Several potential shortcomings need to be considered. First, our simulator device is heavier than a commercially available rollator and can neither dip nor move horizontally, even if the handles are pulled or pushed on heavily. Thus, the outlier “pulling strategy” (Supplementary Material), where one participant extensively pulled on the handles to stand up, would not be possible with a real-world rollator. Nevertheless, pulling extensively on rails that are fixed to propel the body upward has been observed as a strategy in older individuals to stand up and sit down^122,123 and should therefore be considered in future studies examining older individuals. Secondly, although not uncommon in other biomechanical studies⁴⁰, for standardization purposes, we restricted the foot placement to be parallel and underneath the knees, which hindered the participants from pulling their feet backward to stand up, as it is sometimes observed³⁶. Thirdly, we applied PCA and k-means clustering. It cannot be excluded that other methods would have led to a different constellation. However, these methods are well-established and frequently used in biomechanics^80,84,87, and the allocation of the trials into the identified strategy clusters is plausible and robust. Fourthly, to the best of our knowledge, there are no criteria based on which trials can be assigned a movement strategy in rollator-assisted sit-to-stand and stand-to-sit movements. Thus, there was no prior knowledge regarding the number and composition of the movement strategy clusters, precluding an a priori power analysis. Hence, we used a common unsupervised, data-driven approach to identify movement strategies. With unsupervised algorithms, it is unforeseeable how the data are clustered. Consequently, the number of participants and trials were selected not based on an a priori power analysis but on comparable studies^25,38,66,67. Fifthly, statistics between the strategies were calculated as if the trials between the clusters were independent and single observations. Therefore, these need to be treated with caution. However, statistics were only applied here to give an impression of where the time series tend to differ and to help qualitatively describe the strategies. Lastly, we investigated strategies in young people. Even though we used balance pads to challenge them, this probably limits the validity of the results concerning individuals who are older or physically limited and dependent on a rollator.
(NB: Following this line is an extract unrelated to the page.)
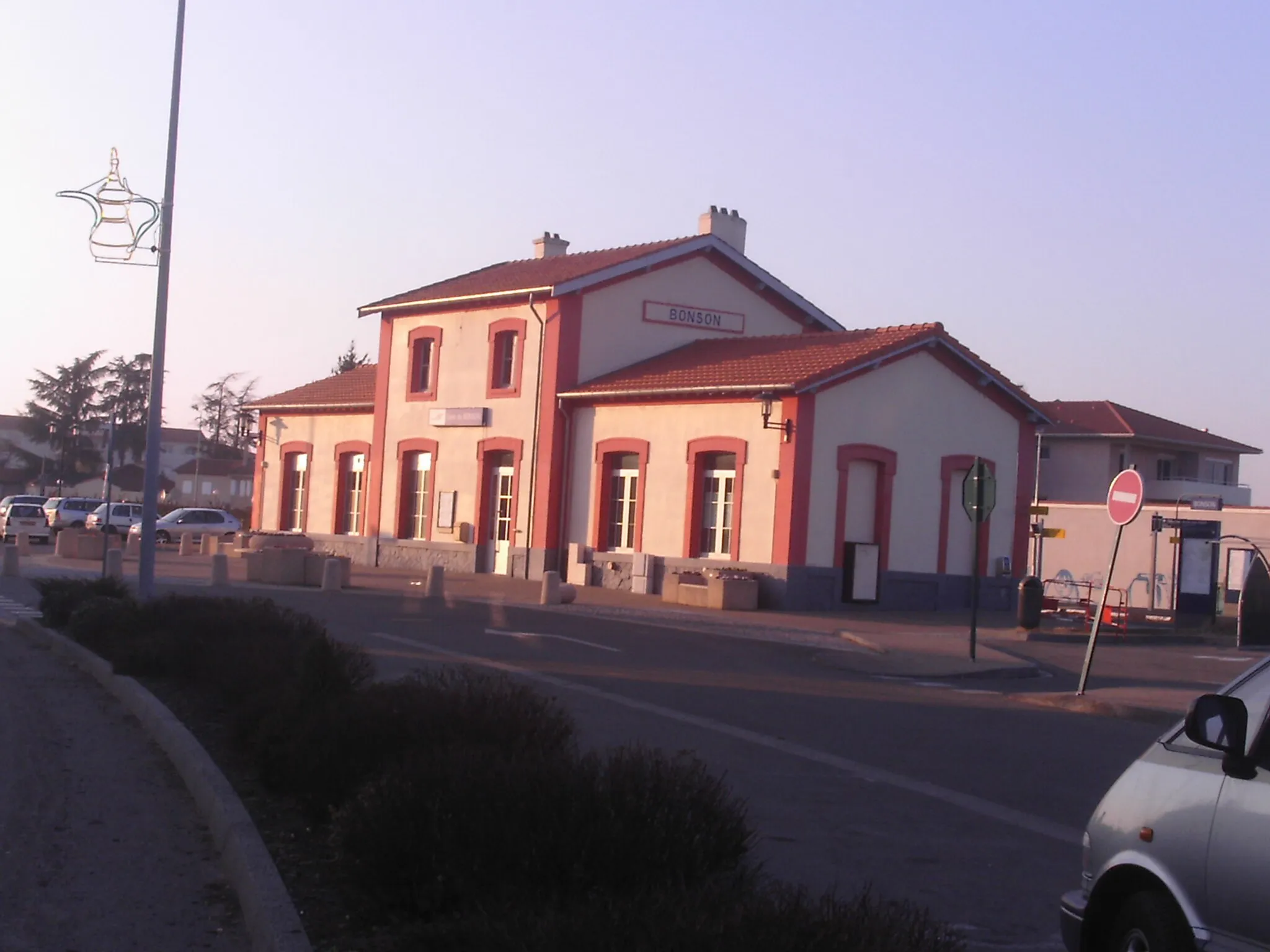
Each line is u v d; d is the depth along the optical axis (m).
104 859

This study found that young individuals switch their strategies to standing up and sitting down with rollator handle support and when their balance is challenged. Our data-driven approach revealed three strategies for sit-to-stand. The strategies found are in line with the literature on unassisted standing up. They have now been shown to hold with rollator support. Our challenging floor condition approach in using balance pads under the participants’ feet provoked two strategies, one of which was previously found for older individuals and those with pathologies. We suggest balance pads can be used in future studies as a way to provoke young individuals to use sit-to-stand strategies observed with older individuals or those with pathologies. For the first time, strategies for stand-to-sit have been described based on biomechanical data. Participants used three sit-down strategies, reduced to two in the challenging balance condition. Like with sit-to-stand, rollator support and challenging balance conditions greatly influence strategy selection. In our study, the strategies have been described and discussed predominantly based on kinematics. Future studies may investigate joint loading and muscle activity to assess which strategies can eventually be recommended to fall-prone individuals for safe and efficient rollator usage.